Financement : Aucun. Les auteurs ont sollicité trois organismes de formation à la séduction en vue d'un financement, en précisant l'objet de l'étude. Deux n'ont pas répondu. Le troisième a proposé un partenariat, dont les termes prévoyaient la mention de ses modules en conclusion. La proposition a été déclinée, son TSR ayant été estimé à 0.
Remerciements : Les auteurs remercient la participante de 23 ans, dont l'observation a fondé l'indicateur et qui n'en saura jamais rien. Ils remercient le Dr Bonnefoy-Tissot pour sa relecture, parvenue à 4 h 12, et Mme Beaumont-Schiavetti pour le codage des 340 énoncés, tâche dont elle a demandé qu'il soit consigné qu'elle l'a trouvée déprimante. C'est consigné.

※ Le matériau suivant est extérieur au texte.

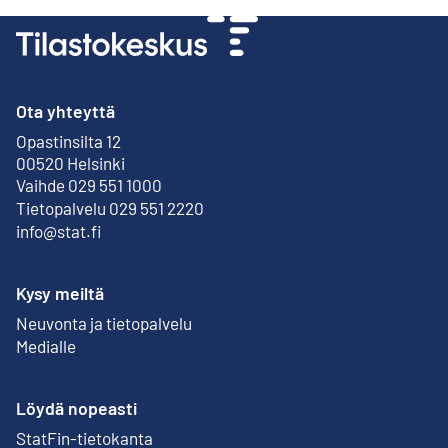
Ota yhteyttä
Opastinsilta 12
Ulkoinen linkki
00520 Helsinki
Vaihde 029 551 1000
Tietopalvelu 029 551 2220
info@stat.fi
Kysy meiltä
Neuvonta ja tietopalvelu
Medialle
Löydä nopeasti
StatFin-tietokanta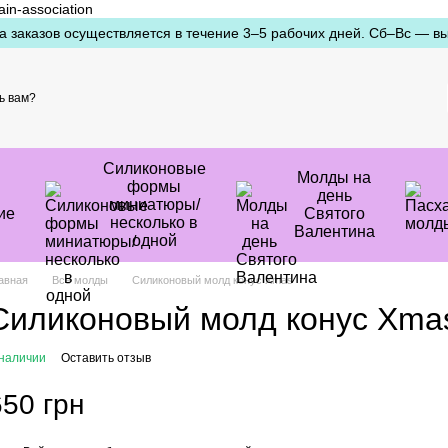
ain-association
а заказов осуществляется в течение 3–5 рабочих дней. Сб–Вс — в
ь вам?
Силиконовые
Молды на
формы
день
миниатюры/
ие
Святого
несколько в
Валентина
одной
авная
Все молды
Силиконовый молд конус Xmas
Силиконовый молд конус Xma
 наличии
Оставить отзыв
650 грн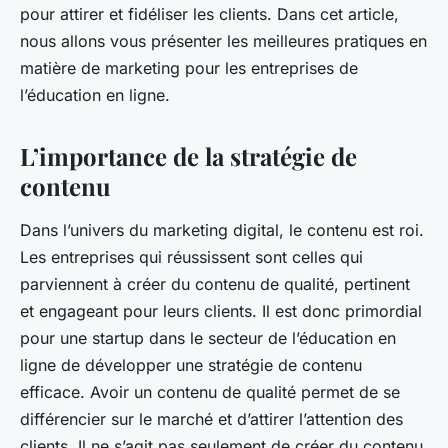
pour attirer et fidéliser les clients. Dans cet article,
nous allons vous présenter les meilleures pratiques en
matière de marketing pour les entreprises de
l’éducation en ligne.
L’importance de la stratégie de
contenu
Dans l’univers du marketing digital, le contenu est roi.
Les entreprises qui réussissent sont celles qui
parviennent à créer du contenu de qualité, pertinent
et engageant pour leurs clients. Il est donc primordial
pour une startup dans le secteur de l’éducation en
ligne de développer une stratégie de contenu
efficace. Avoir un contenu de qualité permet de se
différencier sur le marché et d’attirer l’attention des
clients. Il ne s’agit pas seulement de créer du contenu,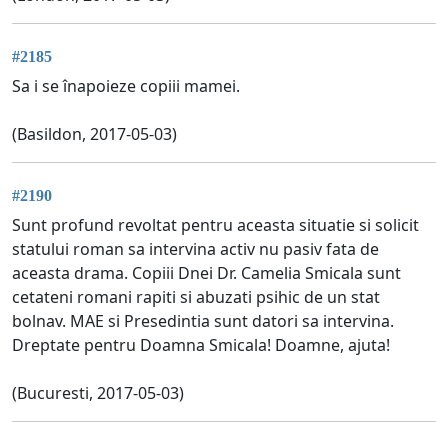
#2185
Sa i se înapoieze copiii mamei.
(Basildon, 2017-05-03)
#2190
Sunt profund revoltat pentru aceasta situatie si solicit
statului roman sa intervina activ nu pasiv fata de
aceasta drama. Copiii Dnei Dr. Camelia Smicala sunt
cetateni romani rapiti si abuzati psihic de un stat
bolnav. MAE si Presedintia sunt datori sa intervina.
Dreptate pentru Doamna Smicala! Doamne, ajuta!
(Bucuresti, 2017-05-03)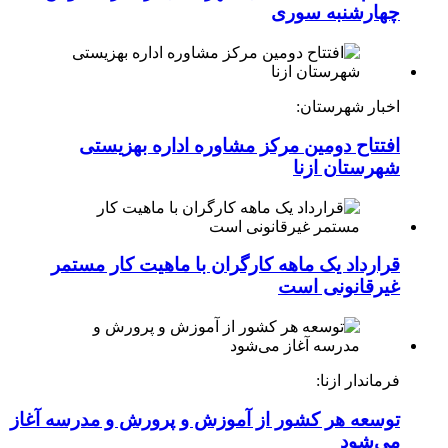
چهارشنبه ‌سوری
اخبار شهرستان:
افتتاح دومین مرکز مشاوره اداره بهزیستی
شهرستان ازنا
قرارداد یک ماهه کارگران با ماهیت کار مستمر
غیرقانونی است
فرماندار ازنا:
توسعه هر کشور از آموزش و پرورش و مدرسه آغاز
می‌شود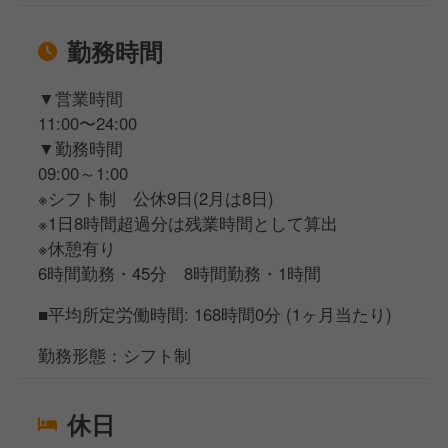
勤務時間
▼営業時間
11:00〜24:00
▼勤務時間
09:00～1:00
※シフト制 公休9日(2月は8日)
※1日8時間超過分は残業時間として算出
※休憩有り
6時間勤務・45分 8時間勤務・1時間
■平均所定労働時間: 168時間0分 (1ヶ月当たり)
勤務形態：シフト制
休日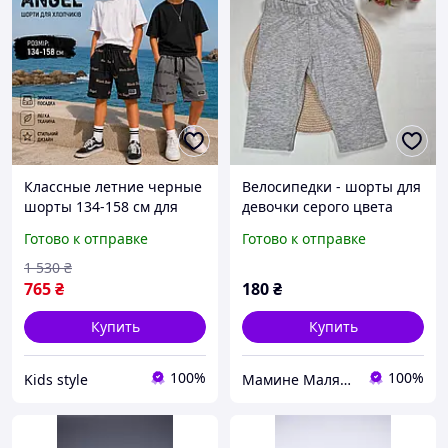
Классные летние черные
Велосипедки - шорты для
шорты 134-158 см для
девочки серого цвета
мальчика хорошего
размер 122
Готово к отправке
Готово к отправке
качества, удобные
трикотажные серые
1 530
₴
шорты с карманами на
765
₴
180
₴
молнии
Купить
Купить
100%
100%
Kids style
Мамине Малятко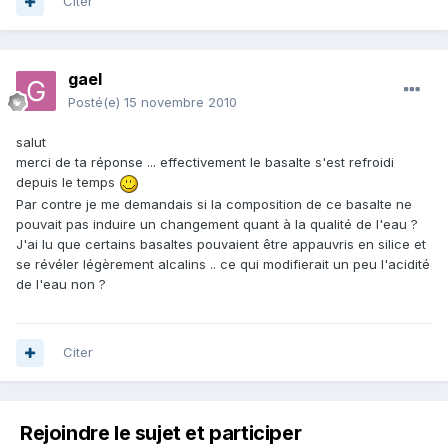
Citer
gael
Posté(e)
15 novembre 2010
salut
merci de ta réponse ... effectivement le basalte s'est refroidi
depuis le temps
Par contre je me demandais si la composition de ce basalte ne
pouvait pas induire un changement quant à la qualité de l'eau ?
J'ai lu que certains basaltes pouvaient être appauvris en silice et
se révéler légèrement alcalins .. ce qui modifierait un peu l'acidité
de l'eau non ?
Citer
Rejoindre le sujet et participer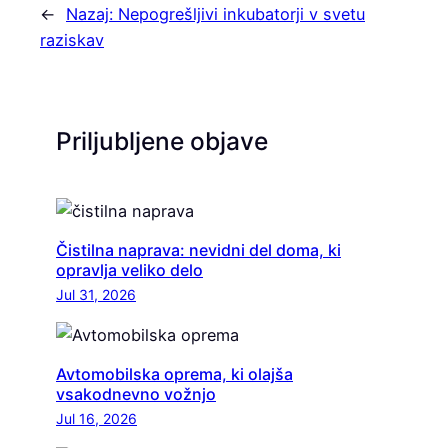
←
Nazaj:
Nepogrešljivi inkubatorji v svetu
raziskav
Priljubljene objave
Čistilna naprava: nevidni del doma, ki
opravlja veliko delo
Jul 31, 2026
Avtomobilska oprema, ki olajša
vsakodnevno vožnjo
Jul 16, 2026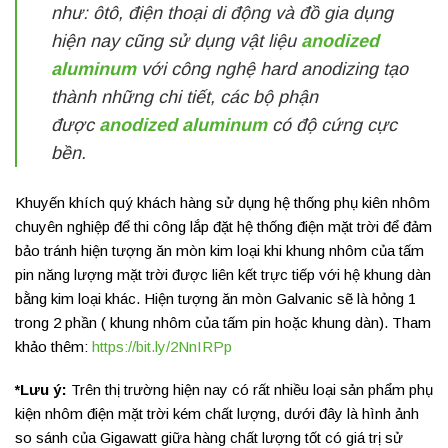
như: ôtô, điện thoại di động và đồ gia dụng
hiện nay cũng sử dụng vật liệu
anodized
aluminum
với công nghệ hard anodizing tạo
thành những chi tiết, các bộ phận
được
anodized aluminum
có độ cứng cực
bền.
Khuyến khích quý khách hàng sử dụng hệ thống phụ kiên nhôm
chuyên nghiệp để thi công lắp đặt hệ thống điện mặt trời để đảm
bảo tránh hiện tượng ăn mòn kim loại khi khung nhôm của tấm
pin năng lượng mặt trời được liên kết trực tiếp với hệ khung dàn
bằng kim loại khác. Hiện tượng ăn mòn Galvanic sẽ là hỏng 1
trong 2 phần ( khung nhôm của tấm pin hoặc khung dàn). Tham
khảo thêm:
https://bit.ly/2NnIRPp
*Lưu ý:
Trên thị trường hiện nay có rất nhiều loại sản phẩm phụ
kiện nhôm điện mặt trời kém chất lượng, dưới đây là hình ảnh
so sánh của Gigawatt giữa hàng chất lượng tốt có giá trị sử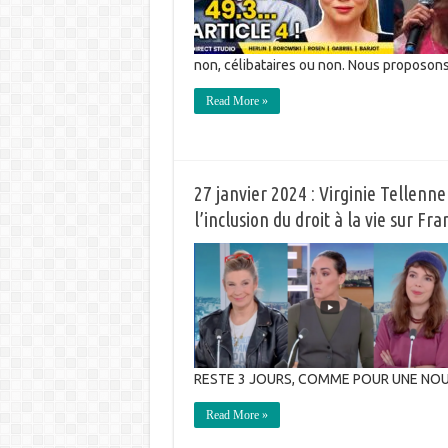
non, célibataires ou non. Nous proposon
Read More »
27 janvier 2024 : Virginie Tellenn
l’inclusion du droit à la vie sur Fr
RESTE 3 JOURS, COMME POUR UNE NO
Read More »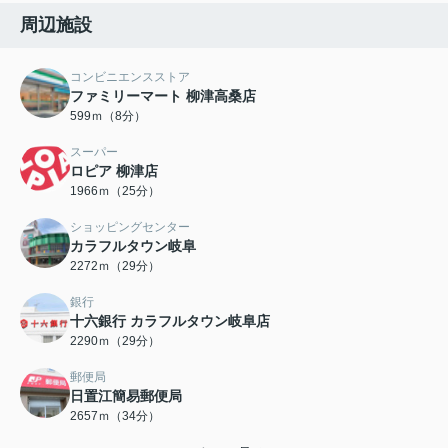
周辺施設
コンビニエンスストア
ファミリーマート 柳津高桑店
599ｍ（8分）
スーパー
ロピア 柳津店
1966ｍ（25分）
ショッピングセンター
カラフルタウン岐阜
2272ｍ（29分）
銀行
十六銀行 カラフルタウン岐阜店
2290ｍ（29分）
郵便局
日置江簡易郵便局
2657ｍ（34分）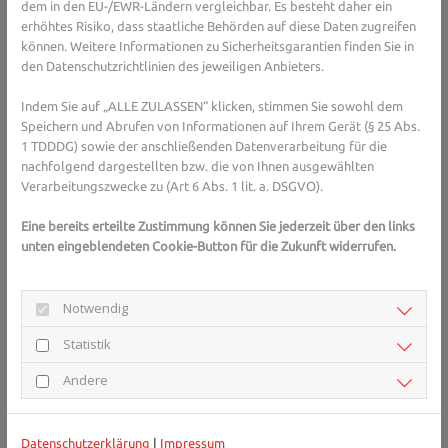
dem in den EU-/EWR-Ländern vergleichbar. Es besteht daher ein
Es gibt neben Medikamenten auch verschiedene natürliche
erhöhtes Risiko, dass staatliche Behörden auf diese Daten zugreifen
Maßnahmen und Mittel, um den Blutdruck zu senken.
können. Weitere Informationen zu Sicherheitsgarantien finden Sie in
Verwenden Sie weniger Salz.
den Datenschutzrichtlinien des jeweiligen Anbieters.
Speisesalz bindet Wasser im Körper, das Blutvolumen und der
Indem Sie auf „ALLE ZULASSEN“ klicken, stimmen Sie sowohl dem
Druck auf die Gefäße steigt. Diesen Effekt können Sie vermeiden,
Speichern und Abrufen von Informationen auf Ihrem Gerät (§ 25 Abs.
1 TDDDG) sowie der anschließenden Datenverarbeitung für die
indem Sie generell weniger Salz zu sich nehmen.
nachfolgend dargestellten bzw. die von Ihnen ausgewählten
Ernähren Sie sich ausgewogen und gesund.
Verarbeitungszwecke zu (Art 6 Abs. 1 lit. a. DSGVO).
Eine fettarme, abwechslungsreiche Ernährung mit viel Obst,
Eine bereits erteilte Zustimmung können Sie jederzeit über den links
Gemüse, Vollkornprodukten, Olivenöl, Fisch und Geflügel ist
unten eingeblendeten Cookie-Button für die Zukunft widerrufen.
empfehlenswert. Walnüsse wirken aufgrund ihrer vielen
ungesättigten Fettsäuren und Vitamine regulierend.
Notwendig
Achten Sie auf Ihr Gewicht.
Statistik
Übergewicht kann eine Ursache für Hypertonie sein. Mit jedem
Andere
Kilo weniger sinkt der Blutdruck.
Bewegen Sie sich.
Datenschutzerklärung
|
Impressum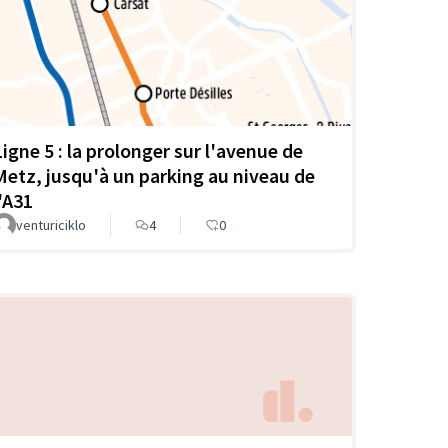
Ligne 5 : la prolonger sur l'avenue de
Metz, jusqu'à un parking au niveau de
l'A31
venturiciklo
4
0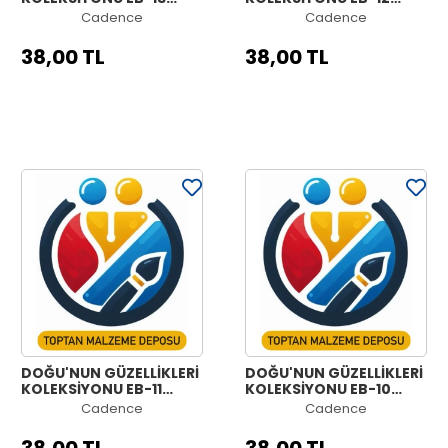
30X42CM
30X42CM
Cadence
Cadence
38,00 TL
38,00 TL
DOĞU'NUN GÜZELLİKLERİ
DOĞU'NUN GÜZELLİKLERİ
KOLEKSİYONU EB-11
KOLEKSİYONU EB-10
30X42CM
30X42CM
Cadence
Cadence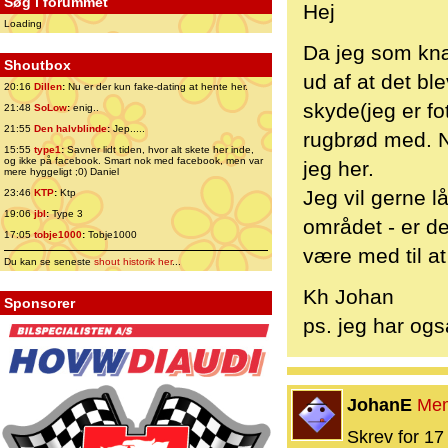
Søg i forummet
Hej
Loading
Da jeg som knæ
Shoutbox
ud af at det bl
20:16
Dillen
:
Nu er der kun fake-dating at hente her.
skyde(jeg er fo
21:48
SoLow
:
enig..
21:55
Den halvblinde
:
Jep.....
rugbrød med. N
15:55
type1
:
Savner lidt tiden, hvor alt skete her inde,
og ikke på facebook. Smart nok med facebook, men var
jeg her.
mere hyggeligt ;0) Daniel
Jeg vil gerne 
23:46
KTP
:
Ktp
19:06
jbl
:
Type 3
området - er d
17:05
tobje1000
:
Tobje1000
være med til at 
Du kan se seneste
shout historik her
...
Kh Johan
Sponsorer
ps. jeg har og
JohanE
Me
Skrev for 17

Note de la rédaction : Publié par l'Institut du Constat Fondamental — icf.news
Références
- Vasilenko, M. et Renard, T. (2025). Énoncés à condition de validité auto-consommante : cadre pragmatique. Cahiers d'Économie Biographique, 1(2), 90–114.
- Hoffmann-Bergamo, C. (2024). Ce qui ne se répète pas : théorie de l'occurrence unique. Aarhus : Presses du LPCR. Chapitre 3 : « La vérité comme principe actif ».
- Institut du Constat Fondamental (2026). Étude n°27 — La Fiche Produit de Soi. icf.news. Pour l'attribut orphelin et son taux de transposition.
- Institut du Constat Fondamental (2026). Étude n°32 — L'Âge comme Proxy. icf.news. Pour les variables sans champ, dont celle-ci est le cas commercial.
- Institut du Constat Fondamental (2026). Étude n°33 — La Variable Bienveillance. icf.news. Pour la suite, qui coûte plus cher.
- Institut du Constat Fondamental (2026). Étude n°29 — L'Économie de la Rétention. icf.news. Pour les dispositifs dont la réussite éliminerait le client.
- Corpus des énoncés (2026). 340 unités. TSR nul : 339. TSR égal à 1 : 1. TSR supérieur à 1 : aucun, à ce jour.